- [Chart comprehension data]
________________
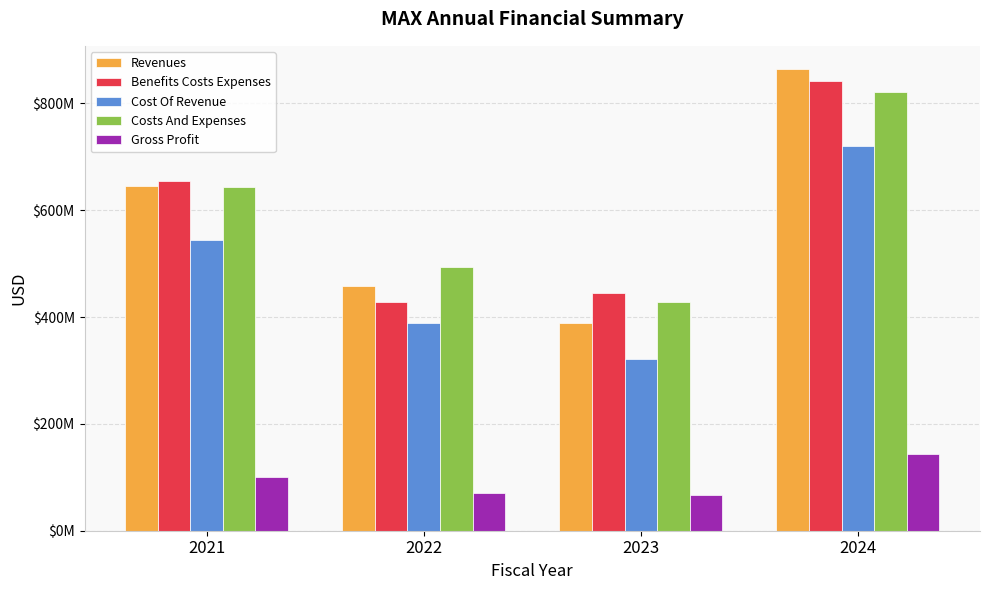

At 2024, list the series in order from smallest to largest.

Gross Profit, Cost Of Revenue, Costs And Expenses, Benefits Costs Expenses, Revenues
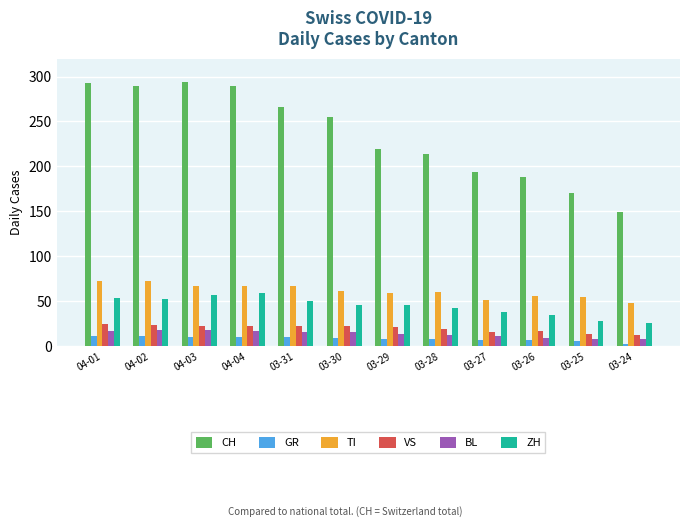

What value does the ZH series have at 03-25, to the nearest 5?

30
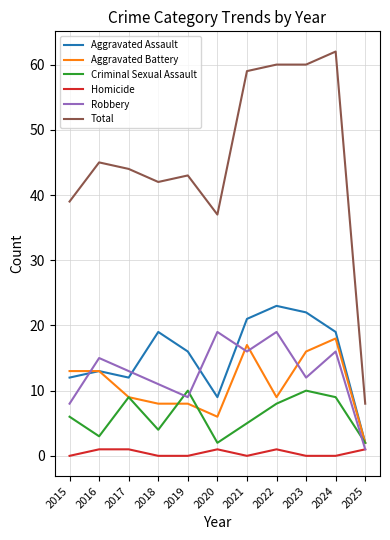

True or false: Robbery has more than 1 interior local peaks.

True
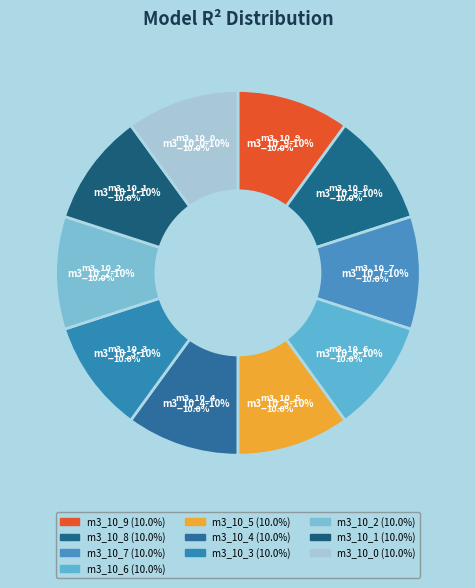

True or false: model_3_10_9 accounts for 1% of the total.

False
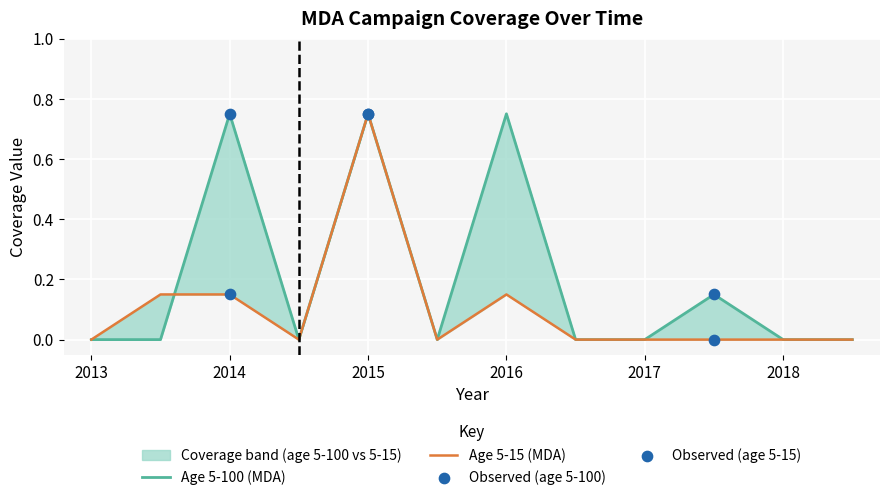

At how many categories does at least one series exceed 0?

5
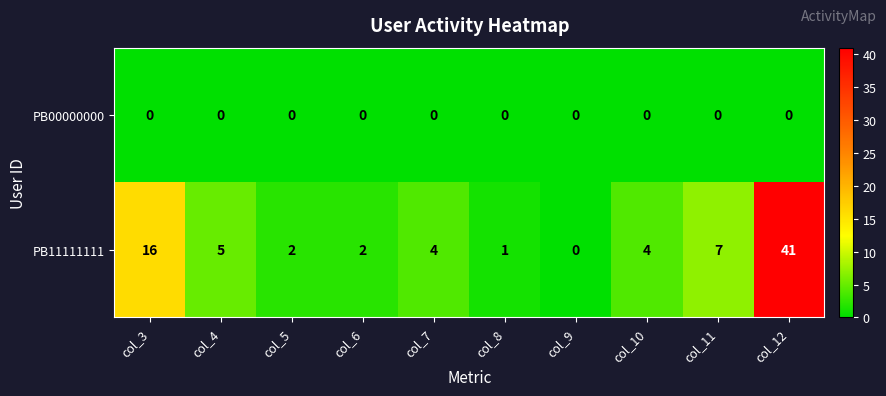

What is the difference between the highest and lowest values at col_10?

4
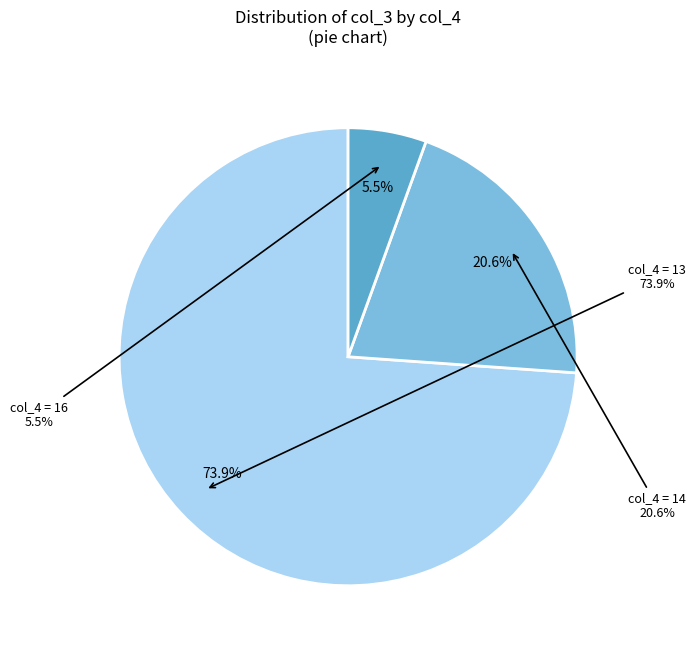

The 13 slice represents 14% of the pie. True or false?

False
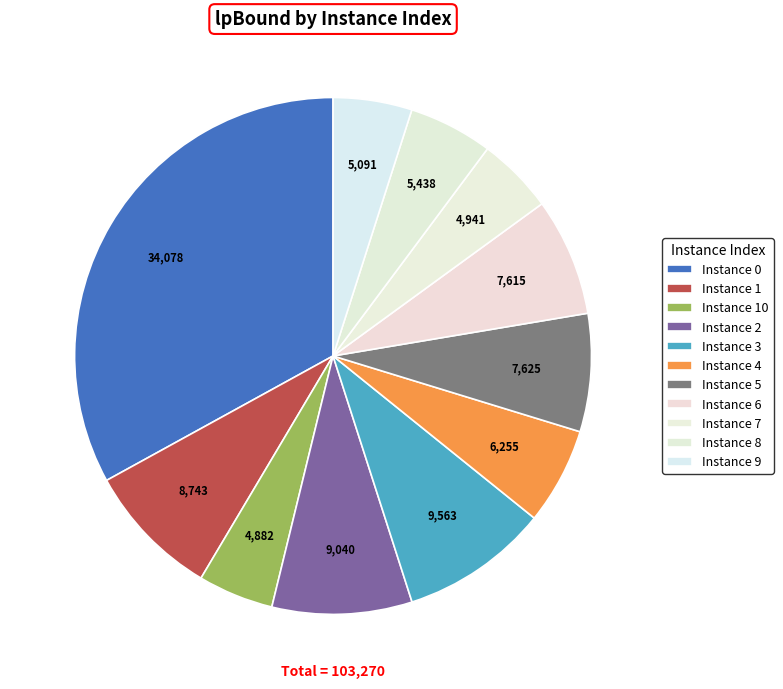

How many slices are in this pie chart?

11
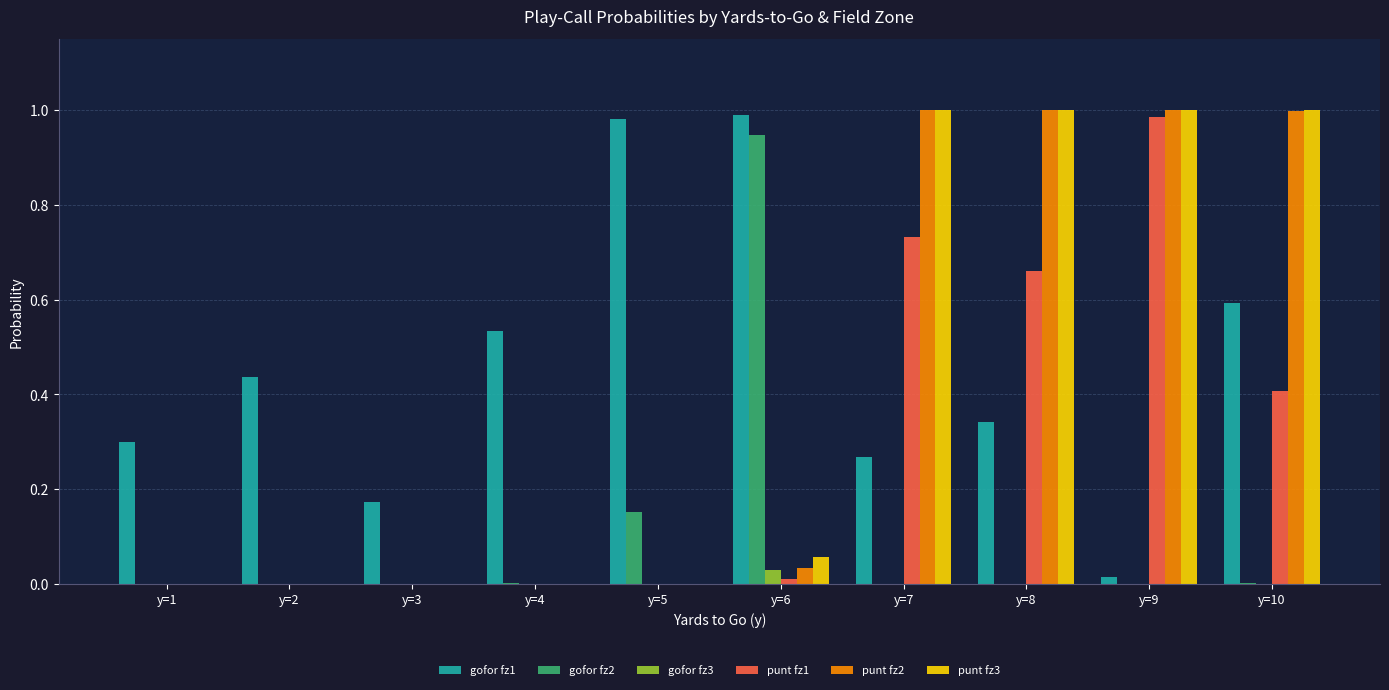

Which series has the largest total across all categories?

gofor fz1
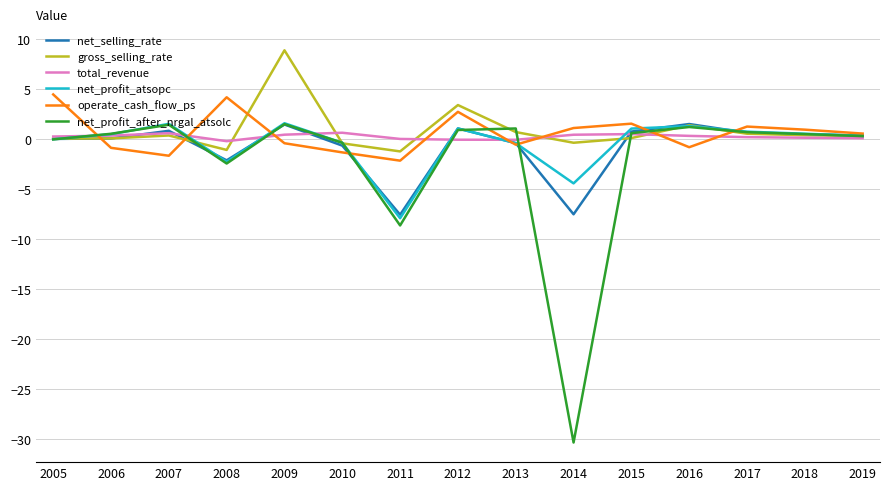

What is the highest value of the net_selling_rate series?

1.5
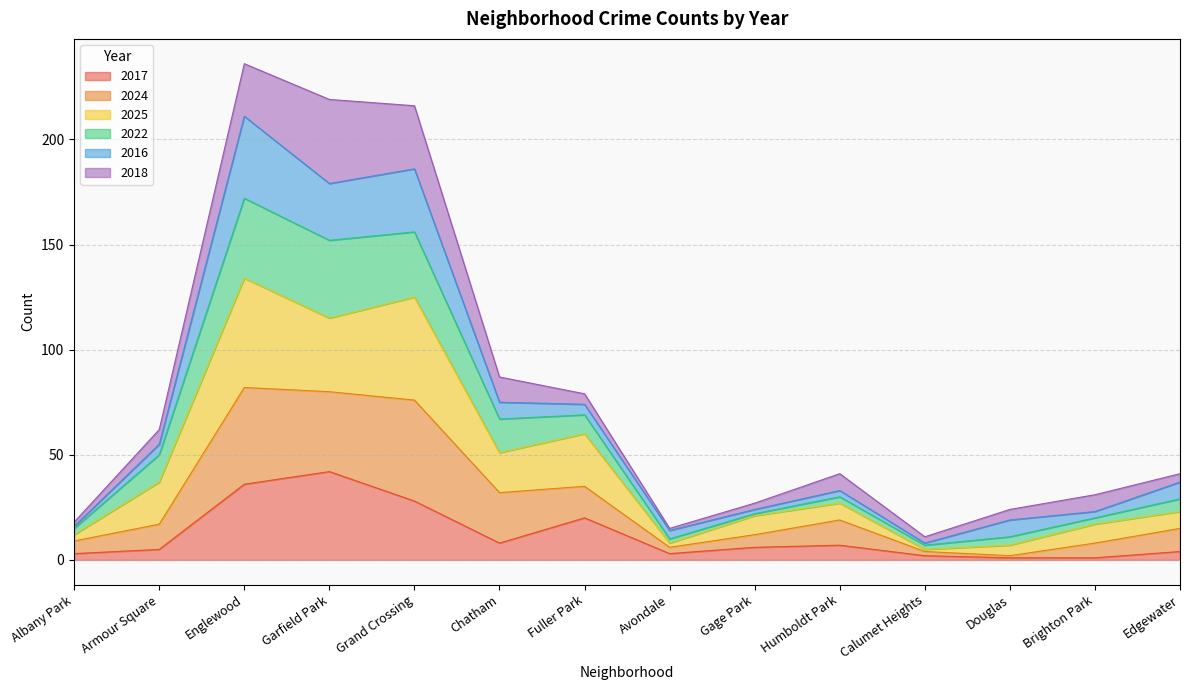

What is the difference between the maximum and minimum values in the 2017 series?

41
________________
- [Task directions]
Copy the records word for word, from the line with "True or false: Robbery" through the end of the records, both ends included. Leave the pictures out of your answer.

- [Solution for this task]
True or false: Robbery has more than 1 interior local peaks.

True

True or false: model_3_10_9 accounts for 1% of the total.

False

At how many categories does at least one series exceed 0?

5

What is the difference between the highest and lowest values at col_10?

4

The 13 slice represents 14% of the pie. True or false?

False

How many slices are in this pie chart?

11

Which series has the largest total across all categories?

gofor fz1

What is the highest value of the net_selling_rate series?

1.5

What is the difference between the maximum and minimum values in the 2017 series?

41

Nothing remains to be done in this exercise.